Best for: NLP focus, research engineers
Time: 35-45 hours
Outcome: Complete GPT model with text generation

Instructor Sampler
Read: 01, 03, 05, 07, 12 (key concepts)

Best for: Evaluating for course adoption
Time: 8-12 hours (reading, not building)
Outcome: Assessment of pedagogical approach

TipAll paths start at Module 01

Module 01 (Tensor) is the foundation everything else builds on. Start there, then switch paths anytime based on what you find interesting.

Expect to Struggle (That’s the Design)

ImportantGetting stuck is not a bug—it’s a feature

TinyTorch treats productive struggle as a teaching tool. You will debug tensor shape mismatches, trace gradient flow through tangled graphs, and fight for memory inside tight constraints. The friction is intentional. It is your brain rewiring around how ML systems actually work.

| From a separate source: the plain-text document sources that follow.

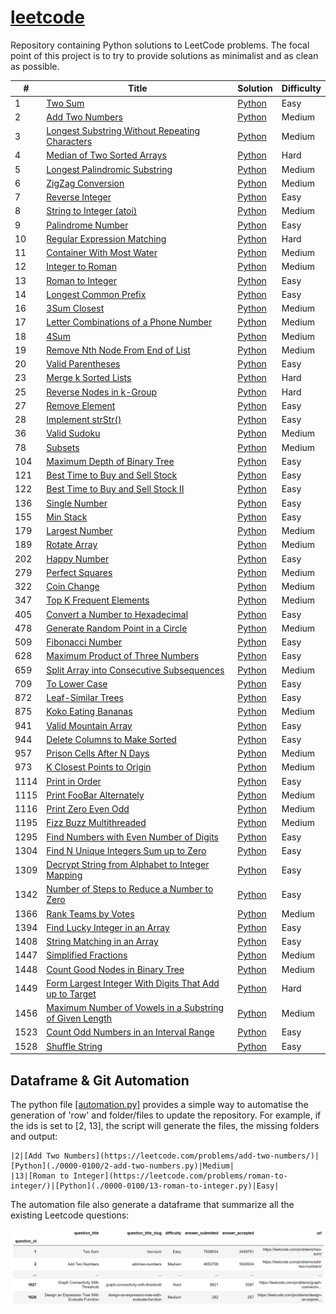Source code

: # [leetcode](https://leetcode.com/problemset/all/)

Repository containing Python solutions to LeetCode problems. The focal point of this project is to try to provide solutions as minimalist and as clean as possible.

| # | Title | Solution | Difficulty |
|---| ----- | -------- | ---------- |
|1|[Two Sum](https://leetcode.com/problems/two-sum/)|[Python](solutions/1-two-sum.py)|Easy|
|2|[Add Two Numbers](https://leetcode.com/problems/add-two-numbers/)|[Python](solutions/2-add-two-numbers.py)|Medium|
|3|[Longest Substring Without Repeating Characters](https://leetcode.com/problems/longest-substring-without-repeating-characters/)|[Python](solutions/3-longest-substring-without-repeating-characters.py)|Medium|
|4|[Median of Two Sorted Arrays](https://leetcode.com/problems/median-of-two-sorted-arrays/)|[Python](solutions/4-median-of-two-sorted-arrays.py)|Hard|
|5|[Longest Palindromic Substring](https://leetcode.com/problems/longest-palindromic-substring/)|[Python](solutions/5-longest-palindromic-substring.py)|Medium|
|6|[ZigZag Conversion](https://leetcode.com/problems/zigzag-conversion/)|[Python](solutions/6-zigzag-conversion.py)|Medium|
|7|[Reverse Integer](https://leetcode.com/problems/reverse-integer/)|[Python](solutions/7-reverse-integer.py)|Easy|
|8|[String to Integer (atoi)](https://leetcode.com/problems/string-to-integer-atoi/)|[Python](solutions/8-string-to-integer-atoi.py)|Medium|
|9|[Palindrome Number](https://leetcode.com/problems/palindrome-number/)|[Python](solutions/9-palindrome-number.py)|Easy|
|10|[Regular Expression Matching](https://leetcode.com/problems/regular-expression-matching/)|[Python](solutions/10-regular-expression-matching.py)|Hard|
|11|[Container With Most Water](https://leetcode.com/problems/container-with-most-water/)|[Python](solutions/11-container-with-most-water.py)|Medium|
|12|[Integer to Roman](https://leetcode.com/problems/integer-to-roman/)|[Python](solutions/12-integer-to-roman.py)|Medium|
|13|[Roman to Integer](https://leetcode.com/problems/roman-to-integer/)|[Python](solutions/13-roman-to-integer.py)|Easy|
|14|[Longest Common Prefix](https://leetcode.com/problems/longest-common-prefix/)|[Python](solutions/14-longest-common-prefix.py)|Easy|
|16|[3Sum Closest](https://leetcode.com/problems/3sum-closest/)|[Python](solutions/16-3sum-closest.py)|Medium|
|17|[Letter Combinations of a Phone Number](https://leetcode.com/problems/letter-combinations-of-a-phone-number/)|[Python](solutions/17-letter-combinations-of-a-phone-number.py)|Medium|
|18|[4Sum](https://leetcode.com/problems/4sum/)|[Python](solutions/18-4sum.py)|Medium|
|19|[Remove Nth Node From End of List](https://leetcode.com/problems/remove-nth-node-from-end-of-list/)|[Python](solutions/19-remove-nth-node-from-end-of-list.py)|Medium|
|20|[Valid Parentheses](https://leetcode.com/problems/valid-parentheses/)|[Python](solutions/20-valid-parentheses.py)|Easy|
|23|[Merge k Sorted Lists](https://leetcode.com/problems/merge-k-sorted-lists/)|[Python](solutions/23-merge-k-sorted-lists.py)|Hard|
|25|[Reverse Nodes in k-Group](https://leetcode.com/problems/reverse-nodes-in-k-group/)|[Python](solutions/25-reverse-nodes-in-k-group.py)|Hard|
|27|[Remove Element](https://leetcode.com/problems/remove-element/)|[Python](solutions/27-remove-element.py)|Easy|
|28|[Implement strStr()](https://leetcode.com/problems/implement-strstr/)|[Python](solutions/28-implement-strstr.py)|Easy|
|36|[Valid Sudoku](https://leetcode.com/problems/valid-sudoku/)|[Python](solutions/36-valid-sudoku.py)|Medium|
|78|[Subsets](https://leetcode.com/problems/subsets/)|[Python](solutions/78-subsets.py)|Medium|
|104|[Maximum Depth of Binary Tree](https://leetcode.com/problems/maximum-depth-of-binary-tree/)|[Python](solutions/104-maximum-depth-of-binary-tree.py)|Easy|
|121|[Best Time to Buy and Sell Stock](https://leetcode.com/problems/best-time-to-buy-and-sell-stock/)|[Python](solutions/121-best-time-to-buy-and-sell-stock.py)|Easy|
|122|[Best Time to Buy and Sell Stock II](https://leetcode.com/problems/best-time-to-buy-and-sell-stock-ii/)|[Python](solutions/122-best-time-to-buy-and-sell-stock-ii.py)|Easy|
|136|[Single Number](https://leetcode.com/problems/single-number/)|[Python](solutions/136-single-number.py)|Easy|
|155|[Min Stack](https://leetcode.com/problems/min-stack/)|[Python](solutions/155-min-stack.py)|Easy|
|179|[Largest Number](https://leetcode.com/problems/largest-number/)|[Python](solutions/179-largest-number.py)|Medium|
|189|[Rotate Array](https://leetcode.com/problems/rotate-array/)|[Python](solutions/189-rotate-array.py)|Medium|
|202|[Happy Number](https://leetcode.com/problems/happy-number/)|[Python](solutions/202-happy-number.py)|Easy|
|279|[Perfect Squares](https://leetcode.com/problems/perfect-squares/)|[Python](solutions/279-perfect-squares.py)|Medium|
|322|[Coin Change](https://leetcode.com/problems/coin-change/)|[Python](solutions/322-coin-change.py)|Medium|
|347|[Top K Frequent Elements](https://leetcode.com/problems/top-k-frequent-elements/)|[Python](solutions/347-top-k-frequent-elements.py)|Medium|
|405|[Convert a Number to Hexadecimal](https://leetcode.com/problems/convert-a-number-to-hexadecimal/)|[Python](solutions/405-convert-a-number-to-hexadecimal.py)|Easy|
|478|[Generate Random Point in a Circle](https://leetcode.com/problems/generate-random-point-in-a-circle/)|[Python](solutions/478-generate-random-point-in-a-circle.py)|Medium|
|509|[Fibonacci Number](https://leetcode.com/problems/fibonacci-number/)|[Python](solutions/509-fibonacci-number.py)|Easy|
|628|[Maximum Product of Three Numbers](https://leetcode.com/problems/maximum-product-of-three-numbers/)|[Python](solutions/628-maximum-product-of-three-numbers.py)|Easy|
|659|[Split Array into Consecutive Subsequences](https://leetcode.com/problems/split-array-into-consecutive-subsequences/)|[Python](solutions/659-split-array-into-consecutive-subsequences.py)|Medium|
|709|[To Lower Case](https://leetcode.com/problems/to-lower-case/)|[Python](solutions/709-to-lower-case.py)|Easy|
|872|[Leaf-Similar Trees](https://leetcode.com/problems/leaf-similar-trees/)|[Python](solutions/872-leaf-similar-trees.py)|Easy|
|875|[Koko Eating Bananas](https://leetcode.com/problems/koko-eating-bananas/)|[Python](solutions/875-koko-eating-bananas.py)|Medium|
|941|[Valid Mountain Array](https://leetcode.com/problems/valid-mountain-array/)|[Python](solutions/941-valid-mountain-array.py)|Easy|
|944|[Delete Columns to Make Sorted](https://leetcode.com/problems/delete-columns-to-make-sorted/)|[Python](solutions/944-delete-columns-to-make-sorted.py)|Easy|
|957|[Prison Cells After N Days](https://leetcode.com/problems/prison-cells-after-n-days/)|[Python](solutions/957-prison-cells-after-n-days.py)|Medium|
|973|[K Closest Points to Origin](https://leetcode.com/problems/k-closest-points-to-origin/)|[Python](solutions/973-k-closest-points-to-origin.py)|Medium|
|1114|[Print in Order](https://leetcode.com/problems/print-in-order/)|[Python](solutions/1114-print-in-order.py)|Easy|
|1115|[Print FooBar Alternately](https://leetcode.com/problems/print-foobar-alternately/)|[Python](solutions/1115-print-foobar-alternately.py)|Medium|
|1116|[Print Zero Even Odd](https://leetcode.com/problems/print-zero-even-odd/)|[Python](solutions/1116-print-zero-even-odd.py)|Medium|
|1195|[Fizz Buzz Multithreaded](https://leetcode.com/problems/fizz-buzz-multithreaded/)|[Python](solutions/1195-fizz-buzz-multithreaded.py)|Medium|
|1295|[Find Numbers with Even Number of Digits](https://leetcode.com/problems/find-numbers-with-even-number-of-digits/)|[Python](solutions/1295-find-numbers-with-even-number-of-digits.py)|Easy|
|1304|[Find N Unique Integers Sum up to Zero](https://leetcode.com/problems/find-n-unique-integers-sum-up-to-zero/)|[Python](solutions/1304-find-n-unique-integers-sum-up-to-zero.py)|Easy|
|1309|[Decrypt String from Alphabet to Integer Mapping](https://leetcode.com/problems/decrypt-string-from-alphabet-to-integer-mapping/)|[Python](solutions/1309-decrypt-string-from-alphabet-to-integer-mapping.py)|Easy|
|1342|[Number of Steps to Reduce a Number to Zero](https://leetcode.com/problems/number-of-steps-to-reduce-a-number-to-zero/)|[Python](solutions/1342-number-of-steps-to-reduce-a-number-to-zero.py)|Easy|
|1366|[Rank Teams by Votes](https://leetcode.com/problems/rank-teams-by-votes/)|[Python](solutions/1366-rank-teams-by-votes.py)|Medium|
|1394|[Find Lucky Integer in an Array](https://leetcode.com/problems/find-lucky-integer-in-an-array/)|[Python](solutions/1394-find-lucky-integer-in-an-array.py)|Easy|
|1408|[String Matching in an Array](https://leetcode.com/problems/string-matching-in-an-array/)|[Python](solutions/1408-string-matching-in-an-array.py)|Easy|
|1447|[Simplified Fractions](https://leetcode.com/problems/simplified-fractions/)|[Python](solutions/1447-simplified-fractions.py)|Medium|
|1448|[Count Good Nodes in Binary Tree](https://leetcode.com/problems/count-good-nodes-in-binary-tree/)|[Python](solutions/1448-count-good-nodes-in-binary-tree.py)|Medium|
|1449|[Form Largest Integer With Digits That Add up to Target](https://leetcode.com/problems/form-largest-integer-with-digits-that-add-up-to-target/)|[Python](solutions/1449-form-largest-integer-with-digits-that-add-up-to-target.py)|Hard|
|1456|[Maximum Number of Vowels in a Substring of Given Length](https://leetcode.com/problems/maximum-number-of-vowels-in-a-substring-of-given-length/)|[Python](solutions/1456-maximum-number-of-vowels-in-a-substring-of-given-length.py)|Medium|
|1523|[Count Odd Numbers in an Interval Range](https://leetcode.com/problems/count-odd-numbers-in-an-interval-range/)|[Python](solutions/1523-count-odd-numbers-in-an-interval-range.py)|Easy|
|1528|[Shuffle String](https://leetcode.com/problems/shuffle-string/)|[Python](solutions/1528-shuffle-string.py)|Easy|

## Dataframe & Git Automation

The python file [[automation.py]](automation.py) provides a simple way to automatise the generation of 'row' and folder/files to update the repository. For example, if the ids is set to [2, 13], the script will generate the files, the missing folders and output:

```
|2|[Add Two Numbers](https://leetcode.com/problems/add-two-numbers/)|[Python](./0000-0100/2-add-two-numbers.py)|Medium|
|13|[Roman to Integer](https://leetcode.com/problems/roman-to-integer/)|[Python](./0000-0100/13-roman-to-integer.py)|Easy|
```

The automation file also generate a dataframe that summarize all the existing Leetcode questions:

![leetcode-dataframe](pictures/dataframe.png)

What helps when you’re stuck:

  • Run the tests early and often—they’re your fastest feedback loop.
  • The if __name__ == "__main__" blocks show the expected workflow.
  • The ML Systems Thinking questions validate that you understood, not just that you typed.
  • Production context notes connect your implementation back to PyTorch and TensorFlow.

When to ask for help:

  • After you’ve run the tests and read the error message carefully.
  • After you’ve tried explaining the problem out loud to a rubber duck.
  • If you’ve been stuck on a single bug for more than thirty minutes.

The goal isn’t to never struggle. It’s to struggle productively, and to leave each module knowing why the working version works.

Start Building

You have the map. Module 01 builds the tensor—the data structure every other module depends on. A few hours from now you’ll have a working Tensor class and a green test suite, and the path to CNNs, transformers, and an MLPerf-style benchmark will be one module shorter.

Next step. Follow the Quick Start Guide to set up your environment (2 minutes), complete Module 01: Tensor (2–3 hours), and watch your first tests pass.

NoteBefore you start

You don’t need to be an expert. You need to be curious and willing to struggle through hard problems. If you want to know why the book is built this way before you write a line of code, read the Learning Philosophy first.

The journey from tensors to transformers starts with a single import tinytorch.